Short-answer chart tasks
════════════════════

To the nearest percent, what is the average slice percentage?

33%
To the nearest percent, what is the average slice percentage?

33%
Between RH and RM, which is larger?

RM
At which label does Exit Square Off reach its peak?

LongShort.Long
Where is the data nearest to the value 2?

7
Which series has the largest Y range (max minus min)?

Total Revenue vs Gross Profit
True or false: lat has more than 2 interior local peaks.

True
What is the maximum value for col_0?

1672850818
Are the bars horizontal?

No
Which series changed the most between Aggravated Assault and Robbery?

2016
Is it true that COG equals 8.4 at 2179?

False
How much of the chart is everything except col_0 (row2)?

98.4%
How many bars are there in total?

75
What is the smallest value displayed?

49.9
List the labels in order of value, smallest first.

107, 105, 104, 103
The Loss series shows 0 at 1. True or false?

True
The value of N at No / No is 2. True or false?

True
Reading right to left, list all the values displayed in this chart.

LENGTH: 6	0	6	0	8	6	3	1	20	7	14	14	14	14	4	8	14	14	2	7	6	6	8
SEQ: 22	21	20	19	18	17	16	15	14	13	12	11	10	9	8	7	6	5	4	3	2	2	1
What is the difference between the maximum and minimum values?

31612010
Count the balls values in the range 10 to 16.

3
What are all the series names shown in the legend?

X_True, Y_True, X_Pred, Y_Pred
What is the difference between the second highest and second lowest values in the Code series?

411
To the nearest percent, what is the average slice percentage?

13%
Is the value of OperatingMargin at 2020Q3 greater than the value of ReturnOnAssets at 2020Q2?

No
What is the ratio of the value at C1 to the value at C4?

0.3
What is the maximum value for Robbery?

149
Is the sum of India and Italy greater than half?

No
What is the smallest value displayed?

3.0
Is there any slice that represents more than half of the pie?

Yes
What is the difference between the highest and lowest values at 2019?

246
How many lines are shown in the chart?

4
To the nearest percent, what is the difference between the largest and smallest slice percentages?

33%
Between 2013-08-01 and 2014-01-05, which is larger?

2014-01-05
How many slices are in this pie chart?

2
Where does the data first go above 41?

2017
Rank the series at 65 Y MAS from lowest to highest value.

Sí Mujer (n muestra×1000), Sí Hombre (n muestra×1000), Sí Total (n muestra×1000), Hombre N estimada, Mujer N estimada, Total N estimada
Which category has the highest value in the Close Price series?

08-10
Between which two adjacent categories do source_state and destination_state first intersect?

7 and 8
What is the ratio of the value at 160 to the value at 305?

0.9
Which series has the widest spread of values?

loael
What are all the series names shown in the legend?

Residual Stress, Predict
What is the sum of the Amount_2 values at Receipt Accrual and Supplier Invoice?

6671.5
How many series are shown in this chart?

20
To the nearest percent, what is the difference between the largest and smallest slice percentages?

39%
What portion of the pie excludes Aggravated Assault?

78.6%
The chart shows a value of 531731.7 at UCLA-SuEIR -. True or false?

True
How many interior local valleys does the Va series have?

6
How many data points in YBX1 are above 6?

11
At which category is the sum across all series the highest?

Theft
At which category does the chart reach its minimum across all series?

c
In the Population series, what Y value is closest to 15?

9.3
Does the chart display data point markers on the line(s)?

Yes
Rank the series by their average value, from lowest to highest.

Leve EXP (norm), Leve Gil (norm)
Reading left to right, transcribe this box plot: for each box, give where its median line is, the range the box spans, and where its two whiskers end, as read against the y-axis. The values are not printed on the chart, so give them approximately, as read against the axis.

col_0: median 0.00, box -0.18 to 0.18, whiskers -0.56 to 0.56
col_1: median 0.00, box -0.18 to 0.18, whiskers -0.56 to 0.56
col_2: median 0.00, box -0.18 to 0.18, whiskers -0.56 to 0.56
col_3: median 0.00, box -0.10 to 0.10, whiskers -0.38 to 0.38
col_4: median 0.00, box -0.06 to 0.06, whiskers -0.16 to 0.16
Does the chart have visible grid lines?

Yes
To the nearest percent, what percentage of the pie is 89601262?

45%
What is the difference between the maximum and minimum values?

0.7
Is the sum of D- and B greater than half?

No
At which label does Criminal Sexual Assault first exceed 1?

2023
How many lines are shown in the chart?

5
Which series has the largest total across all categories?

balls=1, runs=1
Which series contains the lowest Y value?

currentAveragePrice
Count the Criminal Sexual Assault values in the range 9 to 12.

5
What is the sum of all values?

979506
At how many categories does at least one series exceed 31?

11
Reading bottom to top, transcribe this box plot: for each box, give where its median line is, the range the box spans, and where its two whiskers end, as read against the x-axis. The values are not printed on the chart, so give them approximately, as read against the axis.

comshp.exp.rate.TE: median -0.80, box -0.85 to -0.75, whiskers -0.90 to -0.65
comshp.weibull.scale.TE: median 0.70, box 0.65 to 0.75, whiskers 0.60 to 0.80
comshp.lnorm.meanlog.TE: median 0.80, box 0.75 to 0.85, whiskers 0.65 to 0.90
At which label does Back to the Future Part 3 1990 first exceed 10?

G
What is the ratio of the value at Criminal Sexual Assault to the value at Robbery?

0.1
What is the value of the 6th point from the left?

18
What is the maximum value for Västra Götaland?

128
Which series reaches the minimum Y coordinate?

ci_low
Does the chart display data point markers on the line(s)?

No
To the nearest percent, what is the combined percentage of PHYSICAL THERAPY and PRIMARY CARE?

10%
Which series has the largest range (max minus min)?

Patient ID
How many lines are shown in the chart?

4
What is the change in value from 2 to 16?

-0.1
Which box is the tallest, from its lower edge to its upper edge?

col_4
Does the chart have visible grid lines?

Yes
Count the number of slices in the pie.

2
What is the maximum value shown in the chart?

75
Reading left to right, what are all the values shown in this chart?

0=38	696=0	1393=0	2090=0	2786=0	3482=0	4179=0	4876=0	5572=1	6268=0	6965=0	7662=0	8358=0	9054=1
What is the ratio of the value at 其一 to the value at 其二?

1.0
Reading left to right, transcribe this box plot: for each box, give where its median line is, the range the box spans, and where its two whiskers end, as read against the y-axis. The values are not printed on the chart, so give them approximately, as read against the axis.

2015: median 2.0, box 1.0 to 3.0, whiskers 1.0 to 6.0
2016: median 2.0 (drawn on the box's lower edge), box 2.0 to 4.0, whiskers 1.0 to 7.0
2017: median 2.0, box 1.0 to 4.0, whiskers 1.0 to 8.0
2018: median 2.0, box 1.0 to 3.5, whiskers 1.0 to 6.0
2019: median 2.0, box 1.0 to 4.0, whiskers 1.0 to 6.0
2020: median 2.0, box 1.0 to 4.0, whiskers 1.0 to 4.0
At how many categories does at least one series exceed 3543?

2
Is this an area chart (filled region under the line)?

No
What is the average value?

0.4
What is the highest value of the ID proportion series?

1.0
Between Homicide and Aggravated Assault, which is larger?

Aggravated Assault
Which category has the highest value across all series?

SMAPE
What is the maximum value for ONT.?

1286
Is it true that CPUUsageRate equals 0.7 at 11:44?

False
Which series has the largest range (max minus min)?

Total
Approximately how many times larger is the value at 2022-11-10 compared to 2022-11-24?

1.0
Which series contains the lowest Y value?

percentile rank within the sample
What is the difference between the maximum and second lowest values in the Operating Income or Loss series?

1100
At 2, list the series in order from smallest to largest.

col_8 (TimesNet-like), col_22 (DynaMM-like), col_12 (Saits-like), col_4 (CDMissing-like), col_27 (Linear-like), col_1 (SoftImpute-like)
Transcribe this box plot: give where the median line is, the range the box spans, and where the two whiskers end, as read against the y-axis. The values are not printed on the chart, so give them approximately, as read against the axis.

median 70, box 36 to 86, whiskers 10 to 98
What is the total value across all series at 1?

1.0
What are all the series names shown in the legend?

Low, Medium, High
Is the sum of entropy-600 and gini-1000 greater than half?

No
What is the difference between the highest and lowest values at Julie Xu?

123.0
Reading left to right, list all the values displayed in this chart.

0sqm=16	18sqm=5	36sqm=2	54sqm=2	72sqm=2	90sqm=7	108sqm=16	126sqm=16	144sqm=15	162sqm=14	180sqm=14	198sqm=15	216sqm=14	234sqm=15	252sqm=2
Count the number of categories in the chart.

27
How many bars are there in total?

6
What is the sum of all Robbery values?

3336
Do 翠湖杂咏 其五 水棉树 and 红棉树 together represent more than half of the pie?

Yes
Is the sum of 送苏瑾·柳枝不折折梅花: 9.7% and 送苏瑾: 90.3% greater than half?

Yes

════════════════════

WHAT NEEDS TO BE DONE
Print, word for word, the stretch of data from the line containing "balls=1, runs=1" through the line containing "Reading bottom to".

ANSWER SECTION
balls=1, runs=1
Which series contains the lowest Y value?

currentAveragePrice
Count the Criminal Sexual Assault values in the range 9 to 12.

5
What is the sum of all values?

979506
At how many categories does at least one series exceed 31?

11
Reading bottom to top, transcribe this box plot: for each box, give where its median line is, the range the box spans, and where its two whiskers end, as read against the x-axis. The values are not printed on the chart, so give them approximately, as read against the axis.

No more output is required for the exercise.